By Monica E. Oss, Chief Executive Officer, OPEN MINDS
When it comes to numbers, the offense is tough. Consumers are selecting provider organizations based on performance ratings. Consumers in treatment also want to know how they are progressing. Payers and health plans want outcomes data. Regulators and funders want performance measures and results. Referral sources, community partners, and collaborators want evidence of what you can do based on hard data.
Consider just a few headlines from recent weeks on the importance of numbers to health plans and consumers. The National Committee for Quality Assurance (NCQA) just released new health plan ratings to help consumers choose health plans. The ratings use a simple and convenient online display to show how health plans perform in key areas, including assessments of care for people most at risk of dying from COVID and people at risk for opioid addiction. 188 million consumers currently enrolled in more than 1,000 Medicaid, Medicare, and commercial health plans contributed to these NCQA ratings in three areas—patient experience, prevention, and treatment.

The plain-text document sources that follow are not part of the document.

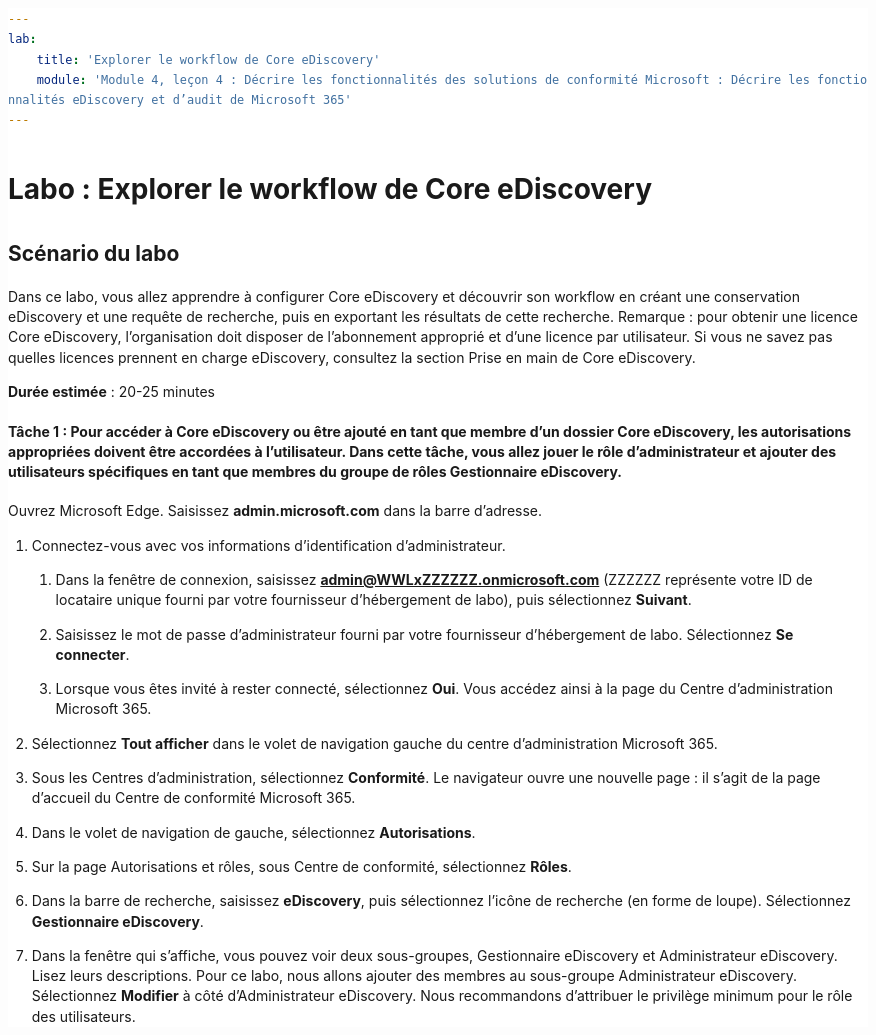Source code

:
 ```yaml
---
lab:
    title: 'Explorer le workflow de Core eDiscovery'
    module: 'Module 4, leçon 4 : Décrire les fonctionnalités des solutions de conformité Microsoft : Décrire les fonctionnalités eDiscovery et d’audit de Microsoft 365'
---
```



# Labo : Explorer le workflow de Core eDiscovery

## Scénario du labo
Dans ce labo, vous allez apprendre à configurer Core eDiscovery et découvrir son workflow en créant une conservation eDiscovery et une requête de recherche, puis en exportant les résultats de cette recherche.  Remarque :  pour obtenir une licence Core eDiscovery, l’organisation doit disposer de l’abonnement approprié et d’une licence par utilisateur. Si vous ne savez pas quelles licences prennent en charge eDiscovery, consultez la section Prise en main de Core eDiscovery.


**Durée estimée** : 20-25 minutes

#### Tâche 1 :  Pour accéder à Core eDiscovery ou être ajouté en tant que membre d’un dossier Core eDiscovery, les autorisations appropriées doivent être accordées à l’utilisateur. Dans cette tâche, vous allez jouer le rôle d’administrateur et ajouter des utilisateurs spécifiques en tant que membres du groupe de rôles Gestionnaire eDiscovery.

 Ouvrez Microsoft Edge. Saisissez **admin.microsoft.com** dans la barre d’adresse.

1. Connectez-vous avec vos informations d’identification d’administrateur.
    1. Dans la fenêtre de connexion, saisissez **admin@WWLxZZZZZZ.onmicrosoft.com** (ZZZZZZ représente votre ID de locataire unique fourni par votre fournisseur d’hébergement de labo), puis sélectionnez **Suivant**.
    
    1. Saisissez le mot de passe d’administrateur fourni par votre fournisseur d’hébergement de labo. Sélectionnez **Se connecter**.
    1. Lorsque vous êtes invité à rester connecté, sélectionnez **Oui**. Vous accédez ainsi à la page du Centre d’administration Microsoft 365.

1. Sélectionnez **Tout afficher** dans le volet de navigation gauche du centre d’administration Microsoft 365.

1. Sous les Centres d’administration, sélectionnez **Conformité**.  Le navigateur ouvre une nouvelle page : il s’agit de la page d’accueil du Centre de conformité Microsoft 365.  

1. Dans le volet de navigation de gauche, sélectionnez **Autorisations**. 

1. Sur la page Autorisations et rôles, sous Centre de conformité, sélectionnez **Rôles**.

1. Dans la barre de recherche, saisissez **eDiscovery**, puis sélectionnez l’icône de recherche (en forme de loupe).  Sélectionnez **Gestionnaire eDiscovery**.

1. Dans la fenêtre qui s’affiche, vous pouvez voir deux sous-groupes, Gestionnaire eDiscovery et Administrateur eDiscovery.  Lisez leurs descriptions.  Pour ce labo, nous allons ajouter des membres au sous-groupe Administrateur eDiscovery. Sélectionnez **Modifier** à côté d’Administrateur eDiscovery.  Nous recommandons d’attribuer le privilège minimum pour le rôle des utilisateurs.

Two new reports (the Verint Experience Index: Health Insurance Report by Verint and The US Health Insurers Customer Experience Index, 2021 by Forrester) rank the top 25 health plans based on member satisfaction, and indicate that all the top 25 health insurers are highly competitive. In one report, United HealthCare ranked first with a consumer satisfaction score of 84.1; Humana came in second with 83.4; and Kaiser Foundation Health Plan came in third with 82.8. The other report ranked Humana in first place, followed by Kaiser Permanente, and Highmark Blue Cross Blue Shield/Highmark Blue Shield. Perceived value, web and mobile experiences, cost transparency, and telehealth coverage are some of the key factors driving consumer satisfaction.
Newsweek just published rankings of the nation’s top 450 nursing homes in 25 states, based on three criteria—overall performance data, peer recommendations and each facility’s handling of COVID-19, relative to in-state competition. Nursing homes in the 25 states with the highest population size, according to the United States Census Bureau were included in the study.
These are just a few of the dozens of initiatives to rank health plans and provider organizations. Your best defense against the numbers offensive? Developing a metrics-based management approach that extends across every customer-facing facet of your organization. Using performance data in metrics-driven management is at the top of the OPEN MINDS “top ten” list for developing organizational resilience. Figuring out what metrics to adopt and how to embed them into the organization’s operations, culture, and decisionmaking is a challenge.